Enquanto a Vara da Auditoria da Justiça Militar Estadual pediu o arquivamento do Inquérito Policial Militar (IPM) que apurou a chamada “Batalha do Centro Cívico” por não ter conseguido individualizar a conduta dos policiais, a 1.ª Vara da Fazenda Pública julgou extinta a ação coletiva por danos morais das vítimas, alegando que os danos devem ser analisados individualmente.

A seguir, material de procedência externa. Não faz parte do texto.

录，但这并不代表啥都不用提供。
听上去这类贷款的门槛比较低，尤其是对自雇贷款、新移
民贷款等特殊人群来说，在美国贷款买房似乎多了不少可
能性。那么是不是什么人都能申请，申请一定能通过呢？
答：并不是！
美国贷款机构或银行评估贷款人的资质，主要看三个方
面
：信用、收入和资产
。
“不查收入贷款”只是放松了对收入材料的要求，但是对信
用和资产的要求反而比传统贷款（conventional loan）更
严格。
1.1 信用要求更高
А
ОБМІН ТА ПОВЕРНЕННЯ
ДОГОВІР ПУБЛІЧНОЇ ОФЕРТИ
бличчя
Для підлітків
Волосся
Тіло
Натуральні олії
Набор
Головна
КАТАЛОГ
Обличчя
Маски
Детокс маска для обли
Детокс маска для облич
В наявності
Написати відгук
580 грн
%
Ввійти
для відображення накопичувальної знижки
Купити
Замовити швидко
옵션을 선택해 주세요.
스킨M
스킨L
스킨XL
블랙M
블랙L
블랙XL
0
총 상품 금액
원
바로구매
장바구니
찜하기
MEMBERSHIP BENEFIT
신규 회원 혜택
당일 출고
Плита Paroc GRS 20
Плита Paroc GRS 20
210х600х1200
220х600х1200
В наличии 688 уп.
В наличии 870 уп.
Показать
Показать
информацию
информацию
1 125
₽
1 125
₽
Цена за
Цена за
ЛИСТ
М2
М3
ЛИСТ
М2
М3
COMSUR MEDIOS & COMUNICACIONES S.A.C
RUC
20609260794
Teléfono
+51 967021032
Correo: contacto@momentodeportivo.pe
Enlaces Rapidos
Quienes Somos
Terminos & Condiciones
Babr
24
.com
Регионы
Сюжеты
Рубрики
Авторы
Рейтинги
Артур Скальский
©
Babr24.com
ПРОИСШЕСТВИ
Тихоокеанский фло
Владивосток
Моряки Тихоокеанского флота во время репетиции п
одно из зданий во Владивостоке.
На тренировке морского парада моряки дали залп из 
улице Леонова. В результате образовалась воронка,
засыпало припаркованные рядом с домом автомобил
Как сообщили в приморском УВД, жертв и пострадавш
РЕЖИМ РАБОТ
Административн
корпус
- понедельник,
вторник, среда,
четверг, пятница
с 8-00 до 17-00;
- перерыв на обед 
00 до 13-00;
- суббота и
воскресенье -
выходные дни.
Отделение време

A ação havia sido movida pelo Sindicato dos Trabalhadores em Educação Pública do Paraná (APP-Sindicato) coletivamente, em nome de 140 das 213 pessoas feridas no episódio do dia 29 de abril de 2015. No último dia 25 de janeiro, o juiz Fernando Andreoni Vasconsellos indeferiu a petição inicial alegando que “como a situação de cada interessado é singular, é inviável o manejo da tutela coletiva para a circunstância concreta ante a ausência de homogeneidade”.

As vítimas que integravam a ação estavam na condição de substituídos processuais pela APP-Sindicato. Para o magistrado, porém, essa condição somente é possível quando os direitos coletivos e individuais sejam homogêneos. No caso específico, segundo Vasconsellos, os danos alegados devem ser analisados individualmente.

De acordo com a APP-Sindicato, a ação pedia R$ 100 mil de indenização por danos morais – menos de R$ 1 mil para cada vítima. Agora, cada pessoa que integrava o pedido deverá entrar com uma ação individual. “Estimo que nossa equipe levará uns dois meses para individualizar essas ações. E agora serão 140 novos processos, “entupindo” ainda mais a Justiça”, analisou Mário Sérgio Ferreira de Souza, secretário para assuntos jurídicos da APP-Sindicato.

Souza disse que é a primeira vez que vê uma situação como essa e que a sentença demonstra uma contradição com o pedido de arquivamento do Inquérito Policial Militar. “Para os policiais, não há como individualizar. Para as vítimas, isso é possível”, criticou.